## [DATASET EXTRACT]
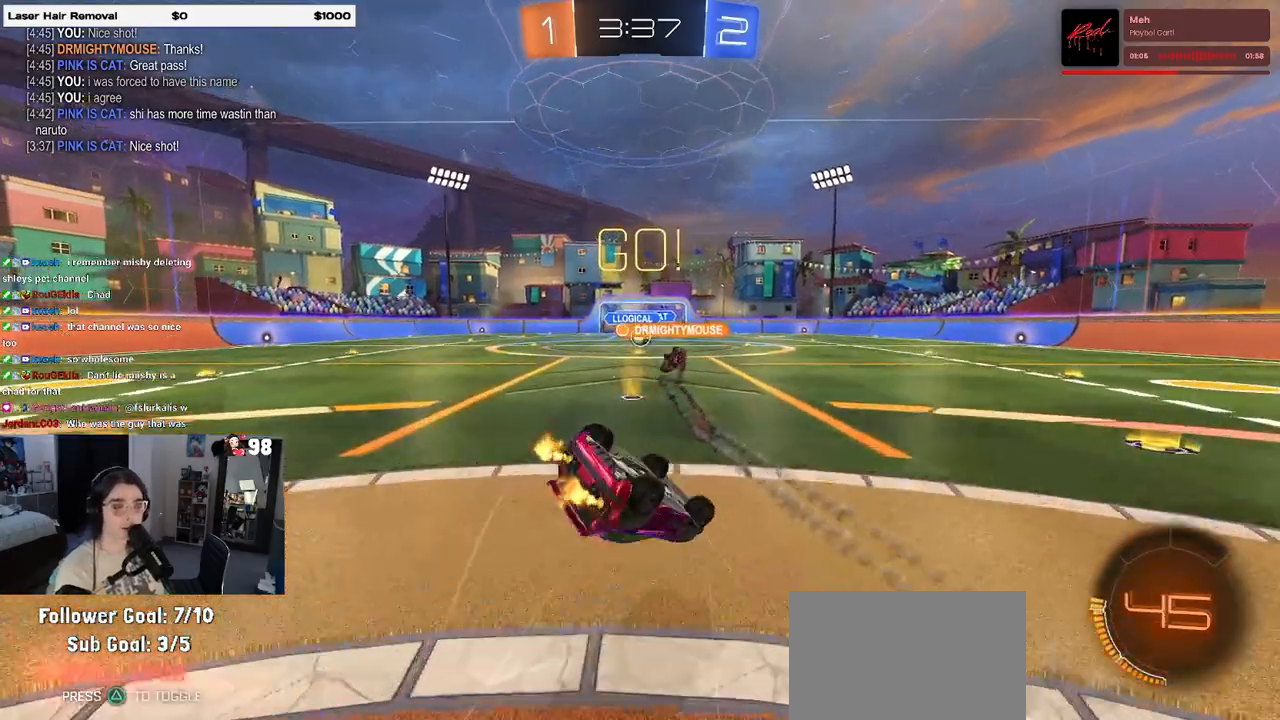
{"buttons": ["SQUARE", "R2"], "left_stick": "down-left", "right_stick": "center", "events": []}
--
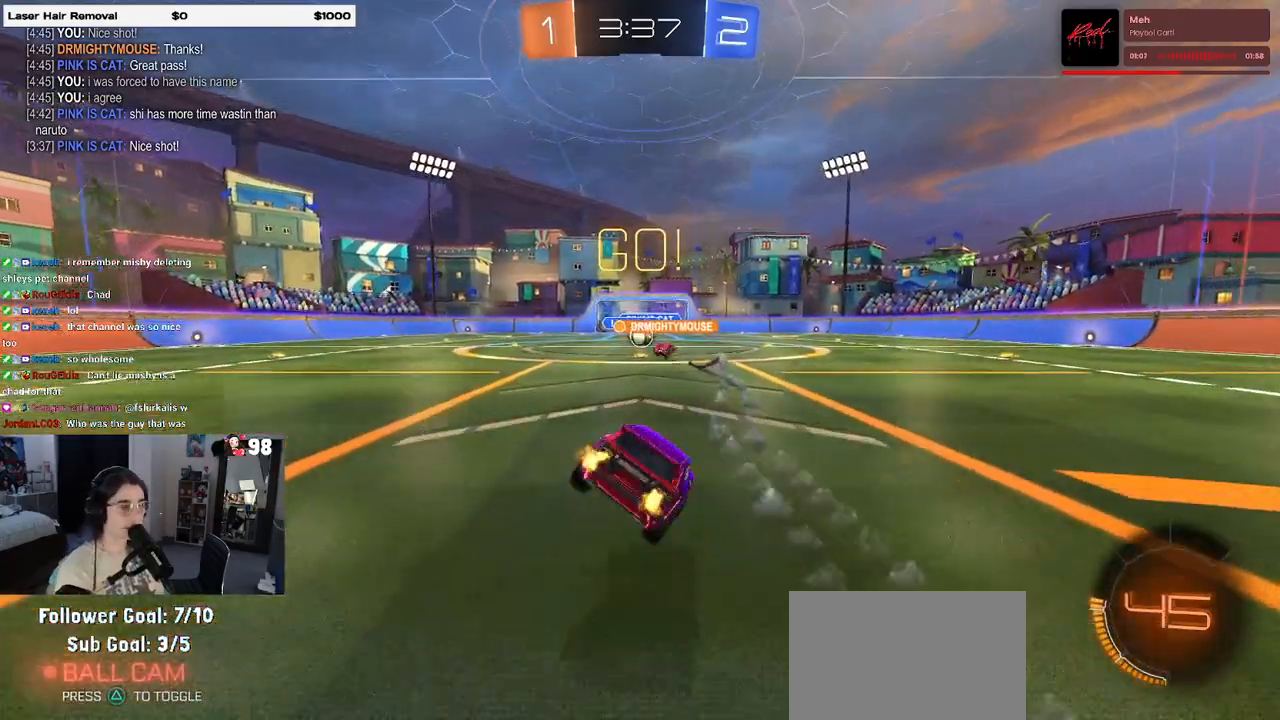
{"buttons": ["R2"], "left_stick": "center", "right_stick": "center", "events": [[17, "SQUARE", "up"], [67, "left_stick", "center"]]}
--
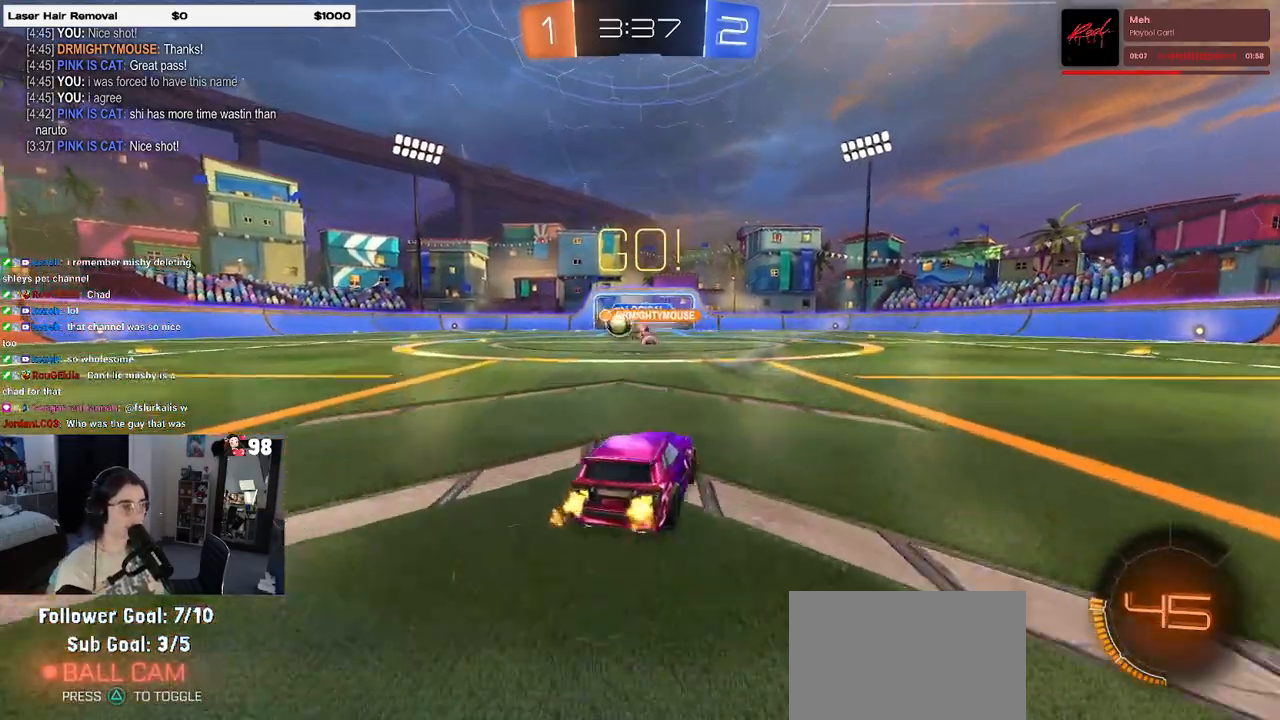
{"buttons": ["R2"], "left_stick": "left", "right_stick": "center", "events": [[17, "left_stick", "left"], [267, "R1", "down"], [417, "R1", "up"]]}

## [ACTION ITEM]
How many lines of the material above have the word "SQUARE" in them? Give only that number.

## [OUTPUT FOR THIS TASK]
2